## CHALLENGE
Filter the records below down to every line containing the string "Answer". The match is case-sensitive.

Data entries
——————————

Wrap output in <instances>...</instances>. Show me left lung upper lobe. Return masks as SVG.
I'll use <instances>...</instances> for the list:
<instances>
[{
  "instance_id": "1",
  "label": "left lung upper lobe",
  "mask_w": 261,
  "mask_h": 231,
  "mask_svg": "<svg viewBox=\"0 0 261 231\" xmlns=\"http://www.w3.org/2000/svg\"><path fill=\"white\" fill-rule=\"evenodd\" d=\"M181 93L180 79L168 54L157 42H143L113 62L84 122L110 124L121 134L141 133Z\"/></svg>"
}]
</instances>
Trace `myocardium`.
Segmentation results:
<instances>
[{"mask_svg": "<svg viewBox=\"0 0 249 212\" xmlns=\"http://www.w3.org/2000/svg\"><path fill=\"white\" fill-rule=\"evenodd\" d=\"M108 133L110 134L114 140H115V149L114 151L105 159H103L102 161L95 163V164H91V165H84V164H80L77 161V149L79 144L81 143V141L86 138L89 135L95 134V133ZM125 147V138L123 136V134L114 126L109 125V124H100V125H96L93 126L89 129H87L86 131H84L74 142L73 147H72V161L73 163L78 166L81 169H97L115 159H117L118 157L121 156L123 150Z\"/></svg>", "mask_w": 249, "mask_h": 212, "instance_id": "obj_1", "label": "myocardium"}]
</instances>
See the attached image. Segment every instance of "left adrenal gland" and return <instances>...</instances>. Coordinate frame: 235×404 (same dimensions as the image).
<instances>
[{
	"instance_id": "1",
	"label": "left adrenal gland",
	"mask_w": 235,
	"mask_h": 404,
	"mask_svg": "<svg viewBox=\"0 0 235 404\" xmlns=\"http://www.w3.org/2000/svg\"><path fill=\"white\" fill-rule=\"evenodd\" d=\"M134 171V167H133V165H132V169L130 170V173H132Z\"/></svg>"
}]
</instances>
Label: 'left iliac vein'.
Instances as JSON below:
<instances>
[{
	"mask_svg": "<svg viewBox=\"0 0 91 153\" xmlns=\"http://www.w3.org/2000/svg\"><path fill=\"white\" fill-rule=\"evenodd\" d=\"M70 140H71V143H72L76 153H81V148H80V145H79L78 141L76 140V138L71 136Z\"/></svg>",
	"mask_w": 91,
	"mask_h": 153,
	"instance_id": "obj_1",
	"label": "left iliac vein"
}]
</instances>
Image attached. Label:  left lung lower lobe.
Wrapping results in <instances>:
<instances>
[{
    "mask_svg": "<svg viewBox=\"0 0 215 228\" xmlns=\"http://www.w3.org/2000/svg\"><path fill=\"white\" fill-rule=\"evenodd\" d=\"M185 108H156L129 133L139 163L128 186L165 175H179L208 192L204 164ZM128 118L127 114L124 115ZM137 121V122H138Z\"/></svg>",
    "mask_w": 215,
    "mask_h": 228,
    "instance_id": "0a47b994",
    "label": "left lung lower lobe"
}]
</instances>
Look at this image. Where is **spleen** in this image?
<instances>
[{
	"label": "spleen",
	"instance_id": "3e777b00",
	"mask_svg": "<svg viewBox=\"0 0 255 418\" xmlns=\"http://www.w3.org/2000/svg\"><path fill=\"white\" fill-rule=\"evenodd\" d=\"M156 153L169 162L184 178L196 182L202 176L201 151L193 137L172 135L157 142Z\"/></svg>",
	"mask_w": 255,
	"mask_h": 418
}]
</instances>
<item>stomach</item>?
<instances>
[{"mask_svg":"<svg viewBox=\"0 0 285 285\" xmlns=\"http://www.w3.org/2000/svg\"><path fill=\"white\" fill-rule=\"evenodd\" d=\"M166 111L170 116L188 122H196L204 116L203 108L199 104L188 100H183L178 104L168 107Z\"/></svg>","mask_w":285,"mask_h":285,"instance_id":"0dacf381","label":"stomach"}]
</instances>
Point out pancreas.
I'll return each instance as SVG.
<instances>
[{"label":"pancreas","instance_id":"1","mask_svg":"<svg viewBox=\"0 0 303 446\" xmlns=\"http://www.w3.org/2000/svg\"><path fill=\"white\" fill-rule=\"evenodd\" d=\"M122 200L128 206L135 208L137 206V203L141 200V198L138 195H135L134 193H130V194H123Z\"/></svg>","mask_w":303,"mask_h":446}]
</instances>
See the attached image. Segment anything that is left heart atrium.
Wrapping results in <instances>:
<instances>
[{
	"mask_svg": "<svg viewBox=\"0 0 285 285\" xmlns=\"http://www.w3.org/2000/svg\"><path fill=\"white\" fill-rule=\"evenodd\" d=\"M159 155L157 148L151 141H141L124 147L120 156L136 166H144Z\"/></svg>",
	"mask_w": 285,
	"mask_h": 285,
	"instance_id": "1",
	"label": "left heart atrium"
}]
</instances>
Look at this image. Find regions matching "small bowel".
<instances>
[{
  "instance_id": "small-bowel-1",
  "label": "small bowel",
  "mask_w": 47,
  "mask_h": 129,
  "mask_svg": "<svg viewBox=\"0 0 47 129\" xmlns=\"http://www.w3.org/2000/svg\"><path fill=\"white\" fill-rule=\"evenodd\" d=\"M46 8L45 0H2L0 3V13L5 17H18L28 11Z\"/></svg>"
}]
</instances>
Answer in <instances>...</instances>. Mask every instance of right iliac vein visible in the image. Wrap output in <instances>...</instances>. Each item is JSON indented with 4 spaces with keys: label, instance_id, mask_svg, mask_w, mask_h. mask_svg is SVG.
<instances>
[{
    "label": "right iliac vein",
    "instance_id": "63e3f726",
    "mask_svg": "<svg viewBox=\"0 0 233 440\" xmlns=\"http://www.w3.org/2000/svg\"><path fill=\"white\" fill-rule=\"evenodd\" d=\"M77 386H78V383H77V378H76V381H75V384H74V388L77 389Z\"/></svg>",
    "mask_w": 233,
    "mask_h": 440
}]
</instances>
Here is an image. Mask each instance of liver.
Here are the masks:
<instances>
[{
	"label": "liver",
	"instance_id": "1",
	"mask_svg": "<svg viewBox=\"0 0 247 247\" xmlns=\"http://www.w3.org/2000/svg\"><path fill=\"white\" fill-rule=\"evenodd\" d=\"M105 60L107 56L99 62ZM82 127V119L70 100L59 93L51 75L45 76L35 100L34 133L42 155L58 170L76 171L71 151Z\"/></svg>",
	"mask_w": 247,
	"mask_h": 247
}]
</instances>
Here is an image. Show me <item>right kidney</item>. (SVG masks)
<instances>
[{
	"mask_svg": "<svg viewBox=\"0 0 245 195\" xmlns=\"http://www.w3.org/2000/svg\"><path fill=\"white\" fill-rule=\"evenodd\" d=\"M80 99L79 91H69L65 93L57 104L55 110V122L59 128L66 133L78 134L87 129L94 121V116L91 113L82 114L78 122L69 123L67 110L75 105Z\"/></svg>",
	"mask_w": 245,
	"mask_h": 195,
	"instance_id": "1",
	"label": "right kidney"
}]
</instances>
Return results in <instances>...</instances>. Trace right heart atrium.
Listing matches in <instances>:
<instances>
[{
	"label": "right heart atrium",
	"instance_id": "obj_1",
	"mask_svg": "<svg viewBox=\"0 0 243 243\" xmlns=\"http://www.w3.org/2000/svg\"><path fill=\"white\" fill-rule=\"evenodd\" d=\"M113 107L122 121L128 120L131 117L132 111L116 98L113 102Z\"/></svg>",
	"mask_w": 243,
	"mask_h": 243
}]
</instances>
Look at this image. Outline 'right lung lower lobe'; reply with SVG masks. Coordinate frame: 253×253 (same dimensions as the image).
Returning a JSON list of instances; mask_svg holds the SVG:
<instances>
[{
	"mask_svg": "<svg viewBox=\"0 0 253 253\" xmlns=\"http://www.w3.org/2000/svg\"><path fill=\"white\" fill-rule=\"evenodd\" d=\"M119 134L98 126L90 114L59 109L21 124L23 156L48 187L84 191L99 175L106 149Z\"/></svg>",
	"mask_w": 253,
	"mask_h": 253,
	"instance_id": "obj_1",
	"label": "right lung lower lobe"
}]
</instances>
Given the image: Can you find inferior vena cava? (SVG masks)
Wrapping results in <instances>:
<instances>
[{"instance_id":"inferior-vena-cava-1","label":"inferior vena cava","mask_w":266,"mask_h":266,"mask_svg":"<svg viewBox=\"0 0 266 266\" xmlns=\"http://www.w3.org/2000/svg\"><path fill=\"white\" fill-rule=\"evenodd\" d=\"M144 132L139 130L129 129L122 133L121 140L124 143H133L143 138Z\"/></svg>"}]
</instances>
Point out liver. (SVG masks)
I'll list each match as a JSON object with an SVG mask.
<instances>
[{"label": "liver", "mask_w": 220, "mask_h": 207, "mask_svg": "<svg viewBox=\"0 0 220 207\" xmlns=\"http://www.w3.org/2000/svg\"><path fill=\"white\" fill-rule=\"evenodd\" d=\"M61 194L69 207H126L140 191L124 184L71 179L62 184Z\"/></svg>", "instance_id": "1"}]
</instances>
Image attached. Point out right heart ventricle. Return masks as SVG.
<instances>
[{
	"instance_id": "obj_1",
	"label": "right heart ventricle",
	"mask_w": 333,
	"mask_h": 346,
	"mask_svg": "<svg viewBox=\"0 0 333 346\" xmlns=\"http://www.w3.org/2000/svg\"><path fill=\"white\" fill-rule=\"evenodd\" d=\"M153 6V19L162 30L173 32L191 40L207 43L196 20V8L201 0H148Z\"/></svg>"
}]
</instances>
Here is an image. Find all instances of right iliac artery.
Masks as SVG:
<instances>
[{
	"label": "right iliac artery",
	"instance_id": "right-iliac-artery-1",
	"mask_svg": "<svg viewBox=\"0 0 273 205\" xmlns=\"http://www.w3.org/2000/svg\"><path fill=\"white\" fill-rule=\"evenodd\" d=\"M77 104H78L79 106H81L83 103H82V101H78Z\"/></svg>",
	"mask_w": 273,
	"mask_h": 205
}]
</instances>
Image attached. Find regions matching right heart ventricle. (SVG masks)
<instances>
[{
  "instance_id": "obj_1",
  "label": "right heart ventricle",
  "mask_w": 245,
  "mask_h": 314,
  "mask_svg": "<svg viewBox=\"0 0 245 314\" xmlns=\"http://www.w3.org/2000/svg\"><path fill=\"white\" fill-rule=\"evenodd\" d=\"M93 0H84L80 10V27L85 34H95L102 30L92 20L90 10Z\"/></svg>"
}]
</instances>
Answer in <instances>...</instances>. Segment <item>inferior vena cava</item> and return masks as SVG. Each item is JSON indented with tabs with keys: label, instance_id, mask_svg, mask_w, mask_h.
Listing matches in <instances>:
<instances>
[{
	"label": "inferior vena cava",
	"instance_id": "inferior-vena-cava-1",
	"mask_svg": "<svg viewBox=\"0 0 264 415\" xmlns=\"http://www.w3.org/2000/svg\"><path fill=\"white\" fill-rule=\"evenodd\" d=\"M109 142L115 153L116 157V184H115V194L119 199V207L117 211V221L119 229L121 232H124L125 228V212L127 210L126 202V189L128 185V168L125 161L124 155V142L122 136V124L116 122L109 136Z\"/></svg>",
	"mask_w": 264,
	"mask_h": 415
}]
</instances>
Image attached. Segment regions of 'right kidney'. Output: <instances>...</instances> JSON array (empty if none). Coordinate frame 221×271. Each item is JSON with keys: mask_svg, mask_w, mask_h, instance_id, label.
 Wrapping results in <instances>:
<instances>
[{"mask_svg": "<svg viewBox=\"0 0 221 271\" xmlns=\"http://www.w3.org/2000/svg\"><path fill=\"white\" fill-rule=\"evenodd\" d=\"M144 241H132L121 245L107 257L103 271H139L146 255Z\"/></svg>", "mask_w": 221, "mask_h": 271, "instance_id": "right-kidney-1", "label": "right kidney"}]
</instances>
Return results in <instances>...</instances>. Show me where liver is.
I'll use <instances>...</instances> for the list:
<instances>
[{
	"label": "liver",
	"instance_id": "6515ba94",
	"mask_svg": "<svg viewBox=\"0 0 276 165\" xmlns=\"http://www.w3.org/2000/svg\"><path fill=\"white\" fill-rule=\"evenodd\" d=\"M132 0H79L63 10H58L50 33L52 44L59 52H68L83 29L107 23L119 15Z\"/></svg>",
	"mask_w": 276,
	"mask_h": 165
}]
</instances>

——————————

## SOLUTION FOR THIS EXERCISE
Answer in <instances>...</instances>. Mask every instance of right iliac vein visible in the image. Wrap output in <instances>...</instances>. Each item is JSON indented with 4 spaces with keys: label, instance_id, mask_svg, mask_w, mask_h. mask_svg is SVG.
Answer in <instances>...</instances>. Segment <item>inferior vena cava</item> and return masks as SVG. Each item is JSON indented with tabs with keys: label, instance_id, mask_svg, mask_w, mask_h.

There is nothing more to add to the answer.